BEGIN
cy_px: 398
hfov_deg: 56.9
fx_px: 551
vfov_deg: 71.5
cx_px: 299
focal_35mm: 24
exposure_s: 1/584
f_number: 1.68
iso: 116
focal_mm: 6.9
END
BEGIN
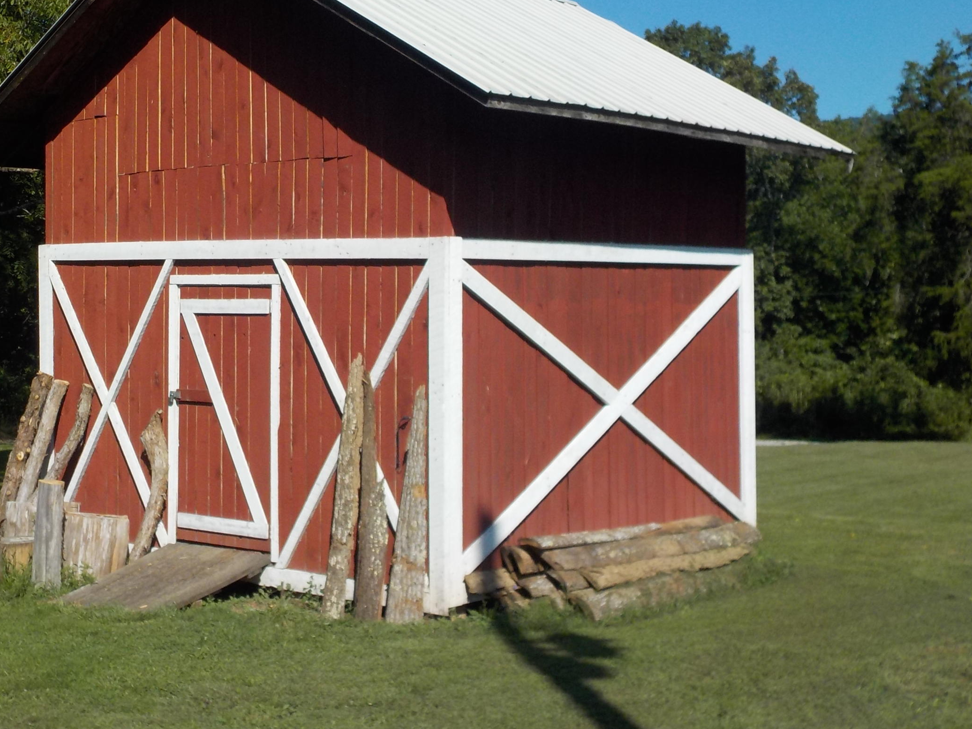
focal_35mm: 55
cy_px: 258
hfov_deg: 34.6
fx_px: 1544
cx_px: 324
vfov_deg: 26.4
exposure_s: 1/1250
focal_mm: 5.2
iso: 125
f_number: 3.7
END
• _Task item_
Only the lines above from the line with "hfov_deg: 34.6" to the line with "f_number: 3.7", those two lines included, should be reproduced exactly.

• _Solved exercise_
hfov_deg: 34.6
fx_px: 1544
cx_px: 324
vfov_deg: 26.4
exposure_s: 1/1250
focal_mm: 5.2
iso: 125
f_number: 3.7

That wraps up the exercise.